→ SELECTED PASSAGE:
Segment Open

Just about
every grocery store in the US that I have ever frequented has almost a whole
aisle devoted to bread. In the Millcreek
Shaw’s where I take my mother food shopping every week, it begins right after
the peanut butter and jelly. It starts with
the bagels and English muffins and then marches forward into the specific loaf brands
– Arnold, Pepperidge Farm, Nissen, the store brand – and then it self-divides into
the different kinds of bread within each brand – from Pepperidge Farm cinnamon
raisin swirl to Shaw’s 7 grain to Arnold whole wheat, then onward to the white,
rye, pumpernickel, and more. And it all
ends with the hamburger and hot dog buns.
And that is
only the bread aisle. We must not forget
the bakery section – with its enormous muffins, more bagels, French baquettes,
dinner rolls, sub rolls, peasant loaves, organic bread, Pigs that Fly bread,
and all the seasonal breads from challah to hot cross buns.
No matter
who we are, we in this congregation do not suffer a shortage of bread – and
that is part of the reason why the power of this passage in the Gospel of John
can be easily lost on us. When it comes to the ease with which we can chow down, we are very different from the people who
followed the man Jesus and to whom Jesus directed his message of good news.

Segment Closed

→ MATERIAL SHOWN:
Segment Open

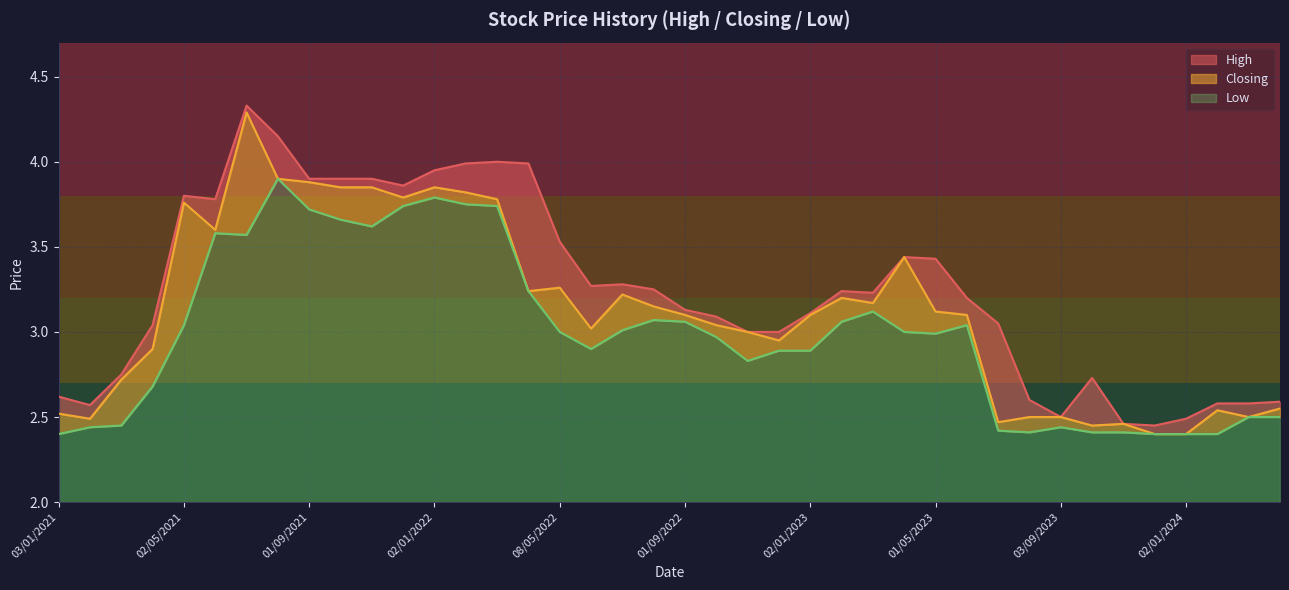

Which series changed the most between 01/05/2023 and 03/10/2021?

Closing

Segment Closed
Segment Open

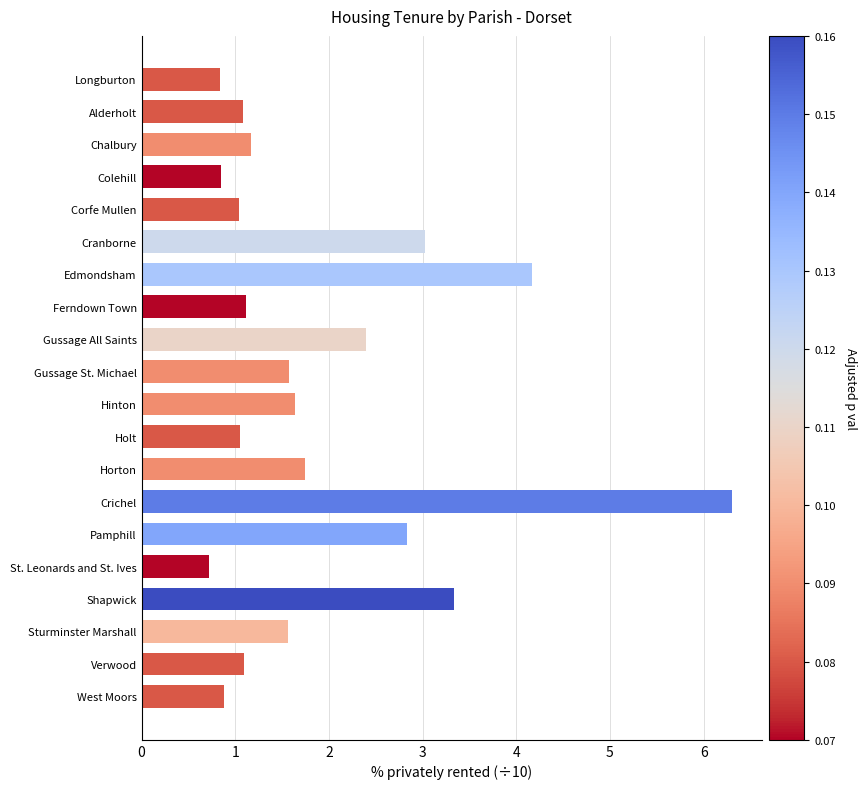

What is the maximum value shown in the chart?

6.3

Segment Closed

→ TASKS TO COMPLETE:
A. In the text about the bread aisle, what does the bread aisle at the Millcreek Shaw's begin right after?
B. Translate this sentence from the text about the bread aisle into Spanish: "And it all ends with the hamburger and hot dog buns."
C. Please give a continuation of the text about the bread aisle, starting after its last sentence.
The data plays no part in this.

→ YOUR WRITTEN ANSWERS:
A. The peanut butter and jelly.

B. Y todo termina con los panes para hamburguesa y para perritos calientes.

C.
The verses
we read this morning pick up after the story of the feeding of the 5000, where
Jesus managed to assuage the hunger of a whole bunch of people gathered on a hillside
with a few fish and a couple of small loaves of bread and still ended up with
12 baskets of leftovers. These were the
people who did not reliably get three square meals a day. They were the ones whom Jesus was thinking
about in the prayer that has made its way down through the ages to us – “give
us this day our daily bread.” That petition
had a very particular meaning to those who first heard it.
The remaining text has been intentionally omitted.